The boy's parents, Shane and Jennifer Stevens, say their son Benton decided he wanted to start the fundraiser after attending the inauguration and watching the State of the Union address earlier this month.
Both Shane and Jennifer are members of the Republican National Convention and call themselves conservatives. They say that the news coverage they watch and the conversation at the dinner table have obviously rubbed off on Benton.
"I think it's important that (our children) know what's going on in the world, where we stand, what we believe in," said Jennifer.
They say he begged them to set up a hot chocolate stand to raise the money for the wall, and over this past weekend, he set up shop at a Steiner Ranch strip mall.
"Every day he would get off the bus and say, mom can we go do my stand," said Jennifer.
Benton says he has been ridiculed for his political beliefs in the past, including at President Trump's inauguration, which he attended with his family. He says three women in pink hats made fun of his "Make America Great Again" hat.
Mom, Jennifer, said she never encouraged her son to get political.
"They should be kids," said Jennifer. "I just happen to have very mature seven-year-old who wants to be involved in this. That's what he wants to do. I have a 10-year-old who doesn't."

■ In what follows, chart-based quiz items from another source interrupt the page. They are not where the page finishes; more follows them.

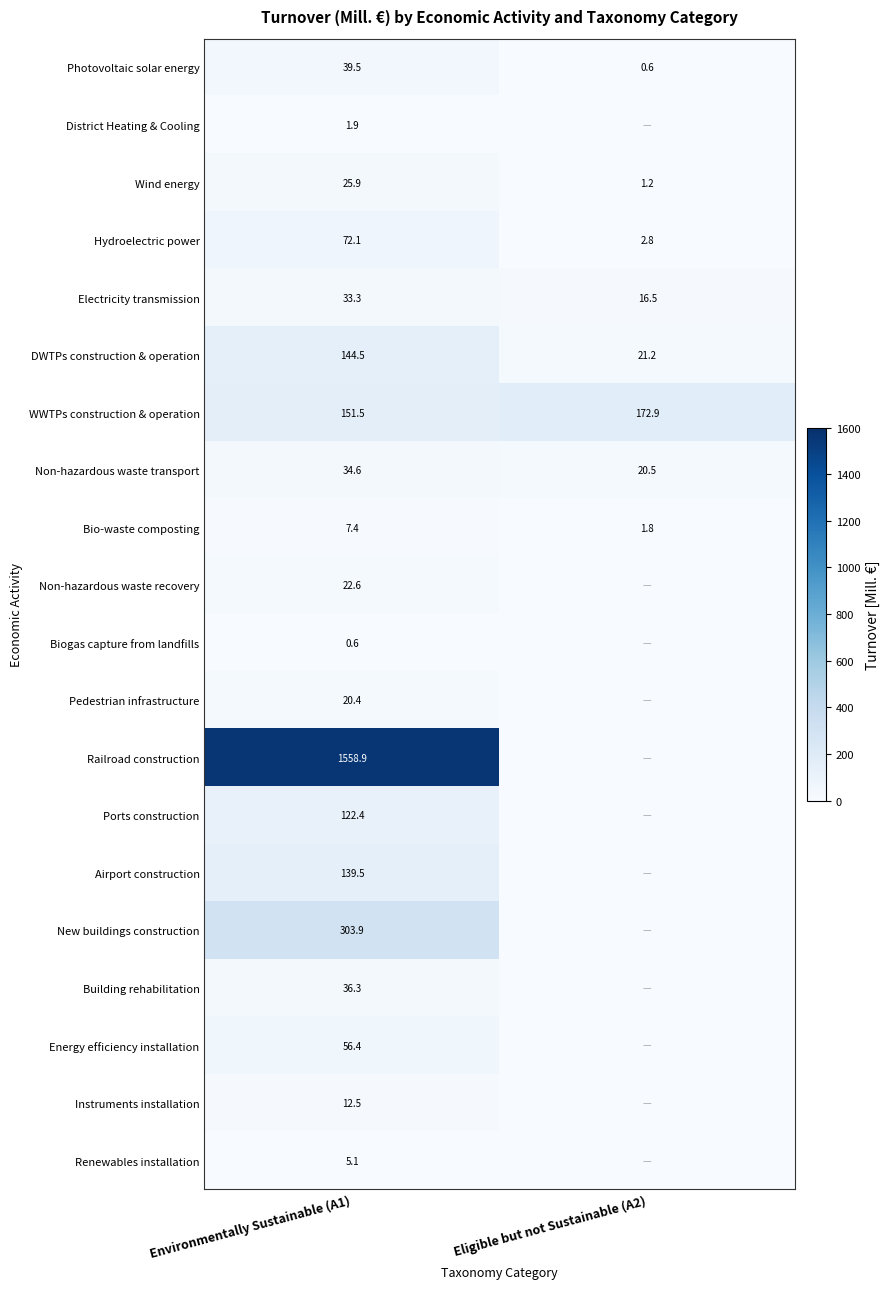

Rank the series at Environmentally Sustainable (A1) from lowest to highest value.

Biogas capture from landfills, District Heating & Cooling, Renewables installation, Bio-waste composting, Instruments installation, Pedestrian infrastructure, Non-hazardous waste recovery, Wind energy, Electricity transmission, Non-hazardous waste transport, Building rehabilitation, Photovoltaic solar energy, Energy efficiency installation, Hydroelectric power, Ports construction, Airport construction, DWTPs construction & operation, WWTPs construction & operation, New buildings construction, Railroad construction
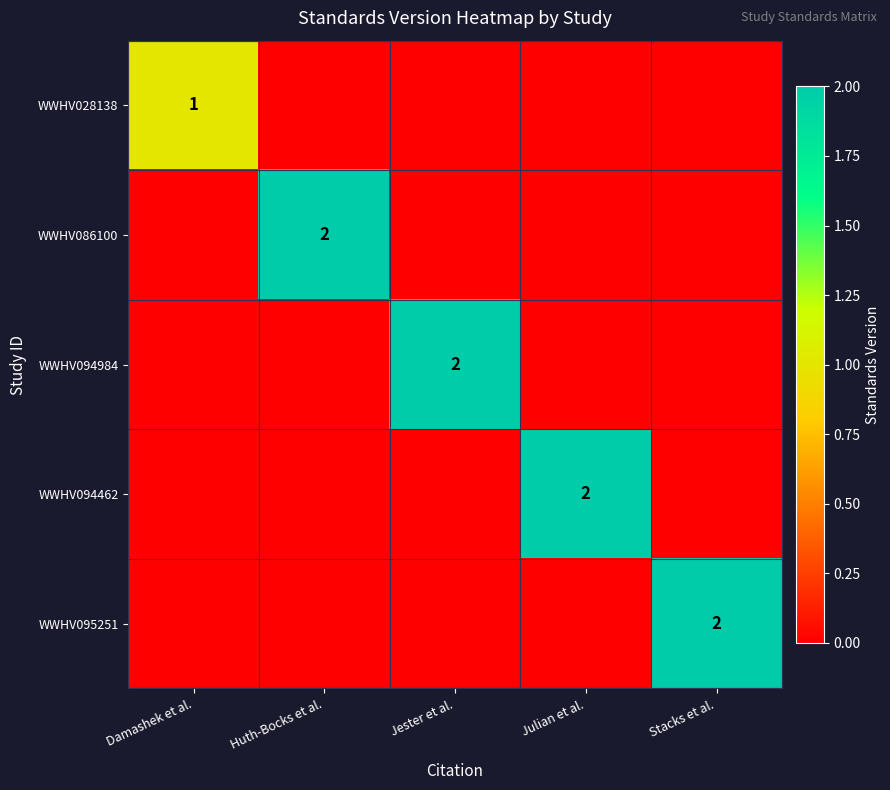

What is the total value across all series at Julian et al.?

2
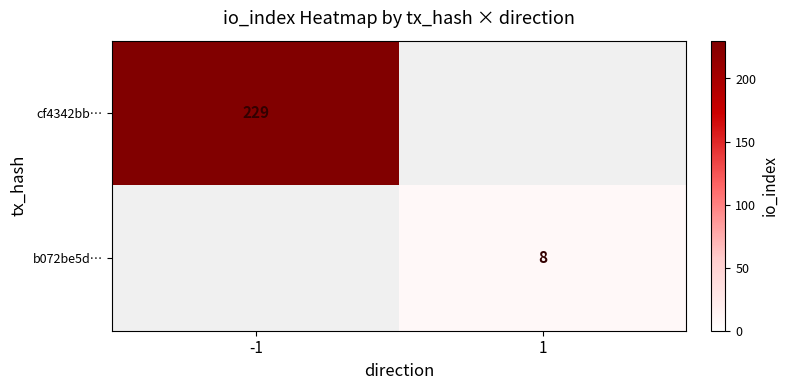

Is the value of cf4342bb… at -1 greater than the value of b072be5d… at 1?

Yes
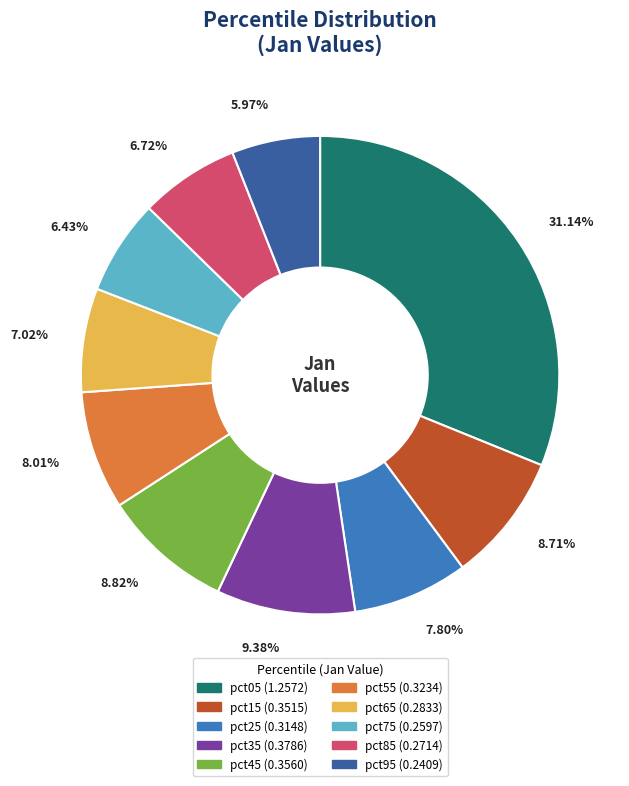

Which has a higher value, pct55 or pct75?

pct55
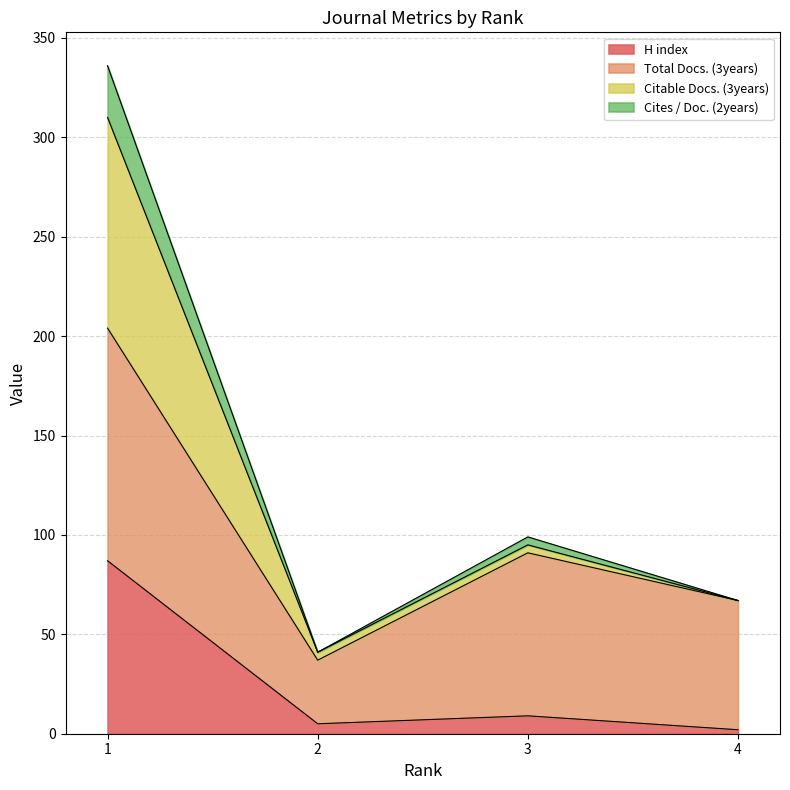

What is the maximum value for H index?

87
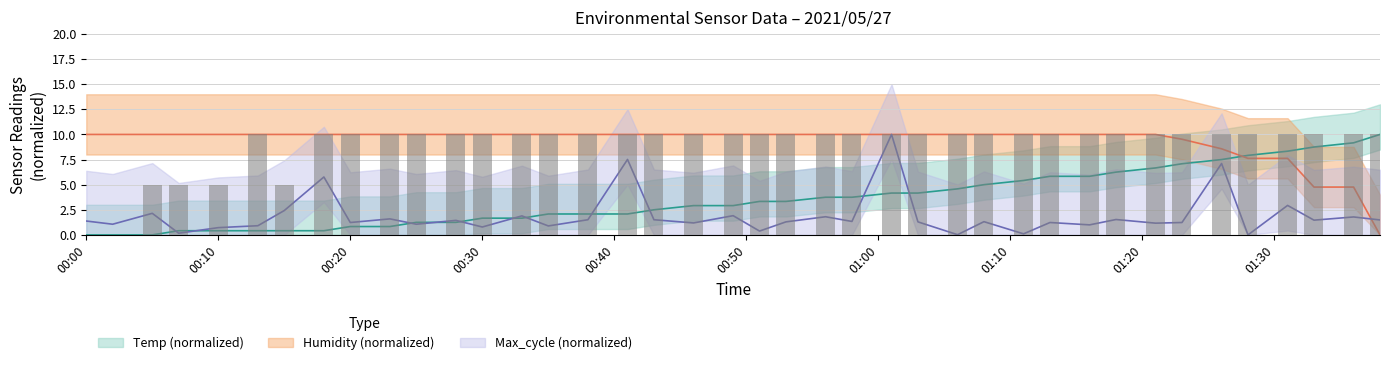

Is the value of Temp at 22 greater than the value of Humidity at 25?

No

While he was selling the cocoa, he says one man called him "little Hitler."
"Some people were mad and calling me a 'little Hitler' and stuff, and some people were really happy," said Benton.
Dad, Shane, said he is using the experience as a teaching tool for his children.
"If he's going to do it, he needs to learn that there's going to be a little backlash," said Shane. "But I just wish (the critics) would do it in a little more respectful, adult-like manner."
Benton said he wanted to raise the money for the wall and mail it to President Trump, or go to Washington and give him the money in person "so that the illegal immigrants can't get into our town illegally."
Benton raised nearly $1,400 in two days.